Without explaining why it believed CWCA provided greater relief than FLSA, the district court awarded Mr. Evans $7,248.75 in compensatory damages for unpaid wages under CWCA. Further, after finding that Mr. Evans had made a proper, written demand for payment under CWCA and that the defendants had willfully failed to pay the owed wages, the district court *498 also awarded Mr, Evans a penalty under CWCA of 175% of the unpaid wages: $12,685.31. See Colo.Rev.Stat. § 8-4-109(3). Although noting that Mr. Evans had provided no support for his prejudgment-interest claim, the court nevertheless exercised its discretion and awarded prejudgment interest — solely on the compensatory damages — in the amount of $1077.18, together with postjudgment interest. In addition, it ruled that Mr. Evans was entitled to his attorney fees and costs.

On appeal, Mr. Evans contends that he is entitled to FLSA liquidated damages in addition to the CWCA penalty because the two monetary awards serve different purposes. More specifically, he contends that FLSA liquidated damages are meant to compensate employees wrongly unpaid their wages, but that the CWCA penalty is meant to punish employers that wrongly fail to pay their employees’ earned wages. We agree with Mr. Evans’s position.

We review de novo a district court’s conclusions of law, including matters of statutory interpretation and legal analysis underlying a district court’s award of damages. O’Neal v. Ferguson Constr. Co., 237 F.3d 1248, 1257 (10th Cir.2001).

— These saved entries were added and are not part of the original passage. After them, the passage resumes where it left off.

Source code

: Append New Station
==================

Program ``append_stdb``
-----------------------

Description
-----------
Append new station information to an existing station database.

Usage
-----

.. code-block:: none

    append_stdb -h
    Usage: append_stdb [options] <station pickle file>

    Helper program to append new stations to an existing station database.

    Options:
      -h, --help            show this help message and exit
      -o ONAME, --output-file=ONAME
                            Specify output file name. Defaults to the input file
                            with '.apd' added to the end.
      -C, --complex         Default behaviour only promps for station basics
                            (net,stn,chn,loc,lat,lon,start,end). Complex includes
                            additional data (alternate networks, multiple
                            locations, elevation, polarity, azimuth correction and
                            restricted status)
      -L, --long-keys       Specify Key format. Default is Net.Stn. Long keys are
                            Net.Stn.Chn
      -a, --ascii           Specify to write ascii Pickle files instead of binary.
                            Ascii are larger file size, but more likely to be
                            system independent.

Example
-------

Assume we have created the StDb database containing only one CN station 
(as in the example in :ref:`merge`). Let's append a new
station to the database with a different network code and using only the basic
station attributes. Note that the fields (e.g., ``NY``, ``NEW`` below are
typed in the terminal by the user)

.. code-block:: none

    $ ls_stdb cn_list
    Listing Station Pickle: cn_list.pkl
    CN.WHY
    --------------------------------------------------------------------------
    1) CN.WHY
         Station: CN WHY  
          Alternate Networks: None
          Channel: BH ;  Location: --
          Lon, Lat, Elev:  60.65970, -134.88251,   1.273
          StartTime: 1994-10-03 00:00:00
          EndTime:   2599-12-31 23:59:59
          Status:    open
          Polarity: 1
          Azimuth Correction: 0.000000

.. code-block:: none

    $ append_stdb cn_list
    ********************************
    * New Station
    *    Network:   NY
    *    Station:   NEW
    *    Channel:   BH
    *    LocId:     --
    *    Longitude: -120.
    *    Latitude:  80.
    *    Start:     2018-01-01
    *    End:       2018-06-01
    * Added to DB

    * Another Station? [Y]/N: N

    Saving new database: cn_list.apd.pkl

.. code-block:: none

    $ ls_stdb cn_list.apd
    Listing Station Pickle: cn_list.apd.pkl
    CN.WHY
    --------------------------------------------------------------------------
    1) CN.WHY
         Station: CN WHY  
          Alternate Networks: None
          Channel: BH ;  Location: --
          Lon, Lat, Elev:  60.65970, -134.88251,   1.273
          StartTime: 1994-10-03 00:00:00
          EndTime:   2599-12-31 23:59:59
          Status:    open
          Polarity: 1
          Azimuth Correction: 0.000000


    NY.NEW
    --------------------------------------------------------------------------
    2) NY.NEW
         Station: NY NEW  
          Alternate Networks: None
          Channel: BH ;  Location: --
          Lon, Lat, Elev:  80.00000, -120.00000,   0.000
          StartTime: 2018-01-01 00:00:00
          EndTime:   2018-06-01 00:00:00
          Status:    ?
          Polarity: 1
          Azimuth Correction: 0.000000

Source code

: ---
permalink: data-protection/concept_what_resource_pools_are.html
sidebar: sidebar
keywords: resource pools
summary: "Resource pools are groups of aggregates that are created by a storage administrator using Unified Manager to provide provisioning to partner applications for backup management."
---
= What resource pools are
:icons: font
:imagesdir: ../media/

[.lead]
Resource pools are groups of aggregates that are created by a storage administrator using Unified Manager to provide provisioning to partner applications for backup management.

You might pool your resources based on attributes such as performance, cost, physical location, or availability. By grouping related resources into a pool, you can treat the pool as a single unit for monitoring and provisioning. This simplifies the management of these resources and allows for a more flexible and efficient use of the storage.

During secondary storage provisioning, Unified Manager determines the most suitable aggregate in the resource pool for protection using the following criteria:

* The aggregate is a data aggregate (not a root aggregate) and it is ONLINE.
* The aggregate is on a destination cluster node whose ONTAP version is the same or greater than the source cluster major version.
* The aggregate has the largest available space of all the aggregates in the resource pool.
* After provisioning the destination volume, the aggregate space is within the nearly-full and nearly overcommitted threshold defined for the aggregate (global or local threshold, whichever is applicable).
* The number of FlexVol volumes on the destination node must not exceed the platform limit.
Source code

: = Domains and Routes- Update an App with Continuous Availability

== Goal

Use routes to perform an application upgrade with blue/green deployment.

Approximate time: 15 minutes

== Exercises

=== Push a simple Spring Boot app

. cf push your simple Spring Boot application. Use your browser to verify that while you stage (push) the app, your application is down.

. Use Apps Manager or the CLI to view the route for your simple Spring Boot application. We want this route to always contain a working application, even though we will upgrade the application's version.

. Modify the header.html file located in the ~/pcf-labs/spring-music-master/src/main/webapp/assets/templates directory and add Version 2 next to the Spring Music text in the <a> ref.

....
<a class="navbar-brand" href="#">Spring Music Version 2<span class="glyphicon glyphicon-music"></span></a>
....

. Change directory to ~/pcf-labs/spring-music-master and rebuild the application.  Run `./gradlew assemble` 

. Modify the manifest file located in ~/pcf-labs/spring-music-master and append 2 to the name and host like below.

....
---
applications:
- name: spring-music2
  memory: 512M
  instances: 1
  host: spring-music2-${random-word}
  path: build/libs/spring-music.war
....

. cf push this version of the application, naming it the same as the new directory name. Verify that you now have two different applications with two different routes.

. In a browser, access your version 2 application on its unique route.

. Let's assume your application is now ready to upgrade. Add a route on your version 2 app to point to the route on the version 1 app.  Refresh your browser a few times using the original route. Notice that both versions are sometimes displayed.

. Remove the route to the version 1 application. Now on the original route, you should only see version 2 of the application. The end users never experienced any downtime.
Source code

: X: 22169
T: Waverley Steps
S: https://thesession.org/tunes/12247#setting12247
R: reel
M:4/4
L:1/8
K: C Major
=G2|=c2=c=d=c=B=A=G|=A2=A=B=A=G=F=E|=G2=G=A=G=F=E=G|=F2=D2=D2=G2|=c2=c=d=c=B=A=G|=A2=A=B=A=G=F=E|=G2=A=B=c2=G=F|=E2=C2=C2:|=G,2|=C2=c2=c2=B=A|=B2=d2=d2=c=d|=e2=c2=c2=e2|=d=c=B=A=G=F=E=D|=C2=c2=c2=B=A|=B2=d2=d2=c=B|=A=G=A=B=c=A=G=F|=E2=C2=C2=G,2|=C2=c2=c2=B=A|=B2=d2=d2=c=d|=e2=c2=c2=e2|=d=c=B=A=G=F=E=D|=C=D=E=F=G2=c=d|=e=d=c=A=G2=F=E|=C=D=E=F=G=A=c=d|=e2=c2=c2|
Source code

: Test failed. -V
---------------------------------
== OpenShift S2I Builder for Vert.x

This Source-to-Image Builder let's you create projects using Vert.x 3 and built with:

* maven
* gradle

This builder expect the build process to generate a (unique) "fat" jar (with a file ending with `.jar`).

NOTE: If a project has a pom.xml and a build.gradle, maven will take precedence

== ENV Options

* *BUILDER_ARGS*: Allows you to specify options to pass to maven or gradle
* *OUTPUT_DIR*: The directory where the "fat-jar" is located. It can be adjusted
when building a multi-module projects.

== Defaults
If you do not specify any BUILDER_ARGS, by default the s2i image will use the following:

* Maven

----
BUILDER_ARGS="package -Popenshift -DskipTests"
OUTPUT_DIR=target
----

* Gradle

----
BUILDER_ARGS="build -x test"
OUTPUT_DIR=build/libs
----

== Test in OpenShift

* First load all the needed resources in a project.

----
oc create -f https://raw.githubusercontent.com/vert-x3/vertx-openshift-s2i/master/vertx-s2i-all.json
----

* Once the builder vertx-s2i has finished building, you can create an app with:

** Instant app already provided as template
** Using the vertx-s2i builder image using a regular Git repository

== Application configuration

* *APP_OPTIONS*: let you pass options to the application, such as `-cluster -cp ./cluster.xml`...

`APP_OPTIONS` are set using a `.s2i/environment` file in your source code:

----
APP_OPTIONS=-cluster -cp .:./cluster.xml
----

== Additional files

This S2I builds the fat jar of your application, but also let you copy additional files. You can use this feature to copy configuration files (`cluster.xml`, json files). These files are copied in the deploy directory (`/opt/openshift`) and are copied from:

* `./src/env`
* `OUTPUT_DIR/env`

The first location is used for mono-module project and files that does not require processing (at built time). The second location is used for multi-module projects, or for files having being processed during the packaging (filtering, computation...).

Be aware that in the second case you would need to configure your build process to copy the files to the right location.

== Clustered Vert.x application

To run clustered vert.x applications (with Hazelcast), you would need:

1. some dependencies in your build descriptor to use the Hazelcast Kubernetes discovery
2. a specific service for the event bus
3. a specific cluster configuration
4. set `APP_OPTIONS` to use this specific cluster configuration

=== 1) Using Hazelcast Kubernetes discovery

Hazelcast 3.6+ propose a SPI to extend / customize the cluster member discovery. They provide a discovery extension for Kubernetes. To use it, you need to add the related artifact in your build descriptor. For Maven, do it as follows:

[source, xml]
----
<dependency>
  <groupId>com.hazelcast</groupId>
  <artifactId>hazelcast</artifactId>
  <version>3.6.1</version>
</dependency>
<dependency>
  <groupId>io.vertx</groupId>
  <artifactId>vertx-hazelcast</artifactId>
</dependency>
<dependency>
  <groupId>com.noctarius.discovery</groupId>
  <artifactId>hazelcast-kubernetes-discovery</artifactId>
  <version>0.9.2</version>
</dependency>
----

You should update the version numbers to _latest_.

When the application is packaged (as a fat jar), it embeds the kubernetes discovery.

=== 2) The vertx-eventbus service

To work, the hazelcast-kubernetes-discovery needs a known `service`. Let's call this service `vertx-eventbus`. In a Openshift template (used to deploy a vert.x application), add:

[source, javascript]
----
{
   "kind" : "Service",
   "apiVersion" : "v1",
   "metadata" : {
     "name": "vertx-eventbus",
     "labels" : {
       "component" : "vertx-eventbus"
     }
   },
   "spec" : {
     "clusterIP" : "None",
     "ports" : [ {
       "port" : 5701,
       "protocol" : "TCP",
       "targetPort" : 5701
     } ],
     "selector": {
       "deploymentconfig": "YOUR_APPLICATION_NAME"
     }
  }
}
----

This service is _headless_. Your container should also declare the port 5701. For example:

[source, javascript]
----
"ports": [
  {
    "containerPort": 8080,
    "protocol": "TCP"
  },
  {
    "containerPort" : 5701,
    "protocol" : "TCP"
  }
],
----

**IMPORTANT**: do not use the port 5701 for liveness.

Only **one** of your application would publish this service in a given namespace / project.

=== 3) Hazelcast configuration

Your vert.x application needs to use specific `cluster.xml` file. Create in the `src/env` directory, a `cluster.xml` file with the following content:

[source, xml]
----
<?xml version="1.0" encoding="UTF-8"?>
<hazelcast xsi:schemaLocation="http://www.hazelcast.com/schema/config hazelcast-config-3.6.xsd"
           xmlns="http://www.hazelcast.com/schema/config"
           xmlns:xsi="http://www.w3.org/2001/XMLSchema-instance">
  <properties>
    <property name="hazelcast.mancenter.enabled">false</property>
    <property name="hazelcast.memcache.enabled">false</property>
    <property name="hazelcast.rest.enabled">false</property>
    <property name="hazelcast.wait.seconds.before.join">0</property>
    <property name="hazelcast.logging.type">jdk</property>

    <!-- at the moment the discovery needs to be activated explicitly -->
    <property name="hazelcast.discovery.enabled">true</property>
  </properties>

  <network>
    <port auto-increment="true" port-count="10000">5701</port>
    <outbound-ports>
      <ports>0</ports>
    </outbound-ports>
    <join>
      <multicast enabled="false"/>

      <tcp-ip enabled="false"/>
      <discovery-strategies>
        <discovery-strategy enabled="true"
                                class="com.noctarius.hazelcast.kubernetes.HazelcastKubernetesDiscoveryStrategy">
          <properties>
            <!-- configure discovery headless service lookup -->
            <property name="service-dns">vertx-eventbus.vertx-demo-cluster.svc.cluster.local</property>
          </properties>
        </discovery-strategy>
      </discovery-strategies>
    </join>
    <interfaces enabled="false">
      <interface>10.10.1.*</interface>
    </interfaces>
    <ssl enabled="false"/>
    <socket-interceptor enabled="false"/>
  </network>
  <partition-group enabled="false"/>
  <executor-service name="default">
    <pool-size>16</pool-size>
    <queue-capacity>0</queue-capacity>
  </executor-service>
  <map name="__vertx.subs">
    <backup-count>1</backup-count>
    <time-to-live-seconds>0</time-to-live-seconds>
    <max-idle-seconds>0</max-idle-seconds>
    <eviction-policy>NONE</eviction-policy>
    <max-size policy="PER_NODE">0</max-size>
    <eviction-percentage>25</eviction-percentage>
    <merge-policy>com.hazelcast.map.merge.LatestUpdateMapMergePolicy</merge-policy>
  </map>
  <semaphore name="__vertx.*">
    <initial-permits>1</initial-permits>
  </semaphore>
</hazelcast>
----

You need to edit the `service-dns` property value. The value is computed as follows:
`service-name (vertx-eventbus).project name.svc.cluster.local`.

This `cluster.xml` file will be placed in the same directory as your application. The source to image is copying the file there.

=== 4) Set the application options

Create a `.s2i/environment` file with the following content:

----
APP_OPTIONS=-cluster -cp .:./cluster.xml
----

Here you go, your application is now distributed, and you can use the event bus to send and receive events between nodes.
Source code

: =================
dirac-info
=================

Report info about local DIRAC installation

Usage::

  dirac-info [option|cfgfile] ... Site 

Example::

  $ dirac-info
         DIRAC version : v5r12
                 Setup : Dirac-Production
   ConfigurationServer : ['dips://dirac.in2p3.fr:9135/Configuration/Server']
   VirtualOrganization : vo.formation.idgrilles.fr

In addition to requiring employers to pay wages owed, FLSA authorizes the imposition of an equal amount as liquidated damages unless “the employer shows both that he acted in good faith and that he had reasonable grounds for believing that his actions did not violate the Act.” Doty v. Elias, 733 F.2d 720, 725-26 (10th Cir.1984); see also 29 U.S.C. §§ 216(b), 260. Liquidated damages awarded under FLSA are compensatory rather than punitive. Brooklyn Sav. Bank v. O’Neil, 324 U.S. 697, 707, 65 S.Ct. 895, 89 L.Ed. 1296 (1945). In other words, they “ ‘are not a penalty exacted by the law, but rather compensation to the employee occasioned by the delay in receiving wages due caused by the employer’s violation of the FLSA.’ ” Jordan v. U.S. Postal Serv., 379 F.3d 1196, 1202 (10th Cir.2004) (quoting Herman v. RSR Sec. Servs., Ltd., 172 F.3d 132, 142 (2d Cir.1999)); see also Renfro v. City of Emporia, 948 F.2d 1529, 1540 (10th Cir.1991) (“The purpose for the award of liquidated damages is ‘the reality that the retention of a workman’s pay may well result in damages too obscure and difficult of proof for estimate other than by liquidated damages.’” (quoting Laffey v. Northwest Airlines, Inc., 567 F.2d 429, 463 (D.C.Cir.1976))).

The relief available under FLSA and CWCA does partially overlap because both laws allow employees to recover unpaid wages as compensatory damages. And Mr. Evans concedes that he can recover his unpaid wages only once. But, as discussed above, FLSA allows for additional compensatory damages as liquidated damages. In contrast, CWCA imposes a penalty on an employer who receives an employee’s written demand for payment and fails to make payment within fourteen days, and it increases the penalty if the employer’s failure to pay is willful. See Graham v. Zurich Am. Ins. Co., 296 P.3d 347, 349-50 (Colo.App.2012).